Les éléments essentiels du contrat de travail étant la rémunération, le travail à fournir ainsi que le lien de subordination, le tribunal constate en l’espèce que si la rémunération est déterminable, il n’en va pas de même du travail à fournir, qui n’est nullement précisé. L’un des trois éléments essentiels requis faisant défaut, il n’y a pas offre ni promesse de contrat.
Il rejette dès lors la demande fondée sur la responsabilité contractuelle.
Il examine ensuite le fondement précontractuel, à partir de l’article 5.125 du Code civil, qui vise l’acte juridique unilatéral, à savoir la manifestation de volonté par laquelle une personne a l’intention de faire naître des effets de droit.

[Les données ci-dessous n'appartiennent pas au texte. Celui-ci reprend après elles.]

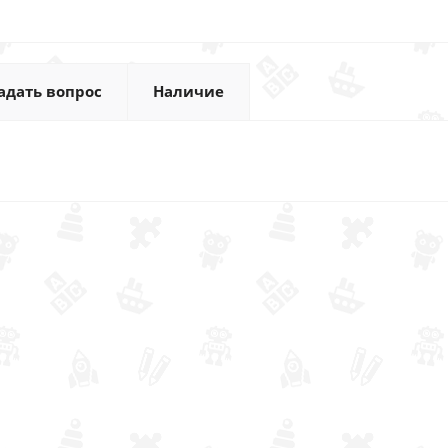
адать вопрос
Наличие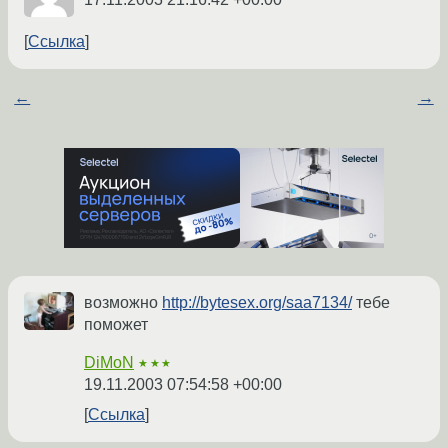
Ссылка
←
→
возможно
http://bytesex.org/saa7134/
тебе
поможет
DiMoN
★★★
19.11.2003 07:54:58 +00:00
Ссылка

L’auteur de cet acte peut notamment s’engager par sa seule volonté en faveur d’autrui.
Le code prévoit également en son article 5.17 que les parties peuvent engager leur responsabilité extracontractuelle l’une envers l’autre pendant les négociations précontractuelles et qu’en cas de rupture fautive des négociations cette responsabilité implique que la personne lésée soit remise dans la situation dans laquelle elle se serait trouvée s’il n’y avait pas eu négociation.
Le tribunal reprend la position des parties sur ce fondement.

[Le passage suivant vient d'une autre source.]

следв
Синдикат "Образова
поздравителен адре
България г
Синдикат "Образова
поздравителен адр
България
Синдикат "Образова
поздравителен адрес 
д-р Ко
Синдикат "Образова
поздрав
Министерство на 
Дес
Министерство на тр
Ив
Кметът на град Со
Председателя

Pour le demandeur, l’engagement de la société était soumis à une seule condition, étant la reprise d’activité par un nouvel acquéreur, la société ayant commis une faute notamment en lui donnant la conviction certaine et indiscutable qu’en cas de cession effective il se verrait proposer à sa demande une offre de reclassement.
La société soutient quant à elle qu’une condition supplémentaire était requise, à savoir qu’il perde son emploi.

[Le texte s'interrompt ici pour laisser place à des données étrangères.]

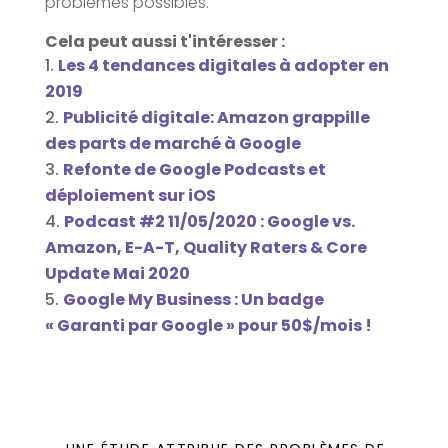
problèmes possibles.
Cela peut aussi t'intéresser :
Les 4 tendances digitales à adopter en
2019
Publicité digitale: Amazon grappille
des parts de marché à Google
Refonte de Google Podcasts et
déploiement sur iOS
Podcast #2 11/05/2020 : Google vs.
Amazon, E-A-T, Quality Raters & Core
Update Mai 2020
Google My Business : Un badge
« Garanti par Google » pour 50$/mois !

Le tribunal entreprend dès lors de rechercher l’intention de la société lorsqu’elle a rédigé le courrier litigieux et déduit que, quoique exprimée maladroitement, cette intention était d’assurer à l’intéressé une proposition de reclassement à la condition qu’il soit licencié. Cette interprétation est confortée par des déclarations au dossier.
Il conclut que la société n’a pas commis de faute et que, en sus, étant toujours en service plus de trois ans après la survenance de la cession, le demandeur n’établit nullement avoir subi un quelconque dommage en lien causal avec la perte d’une chance.
Intérêt de la décision
L’affaire tranchée par le tribunal rappelle la distinction entre une offre, une promesse et l’ouverture de simples négociations.
Le nouveau Code civil définit en son Livre 5 « Les obligations » les concepts de manière claire, en continuité avec les règles précédentes, étant que si une offre est acceptée, il y a contrat mais pour que la proposition faite vaille offre, elle doit contenir tous les éléments essentiels et substantiels du contrat visé.
C’est dès lors très logiquement que, à défaut de préciser les éléments essentiels d’un contrat de travail et en l’occurrence le travail convenu, que la proposition ne peut juridiquement valoir offre.
La même conclusion vaut pour le contrat à option ou promesse unilatérale de contrat, qui est un contrat par lequel une partie donne à son bénéficiaire le droit de décider de conclure un contrat avec elle, contrat dont les éléments essentiels et substantiels sont également établis et pour la formation duquel il ne manque plus que le consentement de l’autre.
Le tribunal a également rappelé la doctrine de DE PAGE (H. DE PAGE, Traité, tome II, 3e éd., 1964, page 494) qui écrit à propos de la promesse unilatérale de contrat qu’il s’agit d’une convention en vertu de laquelle l’une des parties s’engage définitivement envers l’autre à conclure avec elle dans l’avenir et au gré de celle-ci un contrat déterminé, dont la teneur, tout au moins essentielle, est dès à présent précisée.
Les caractéristiques de ces figures juridiques n’étaient pas rencontrées dans la présente espèce.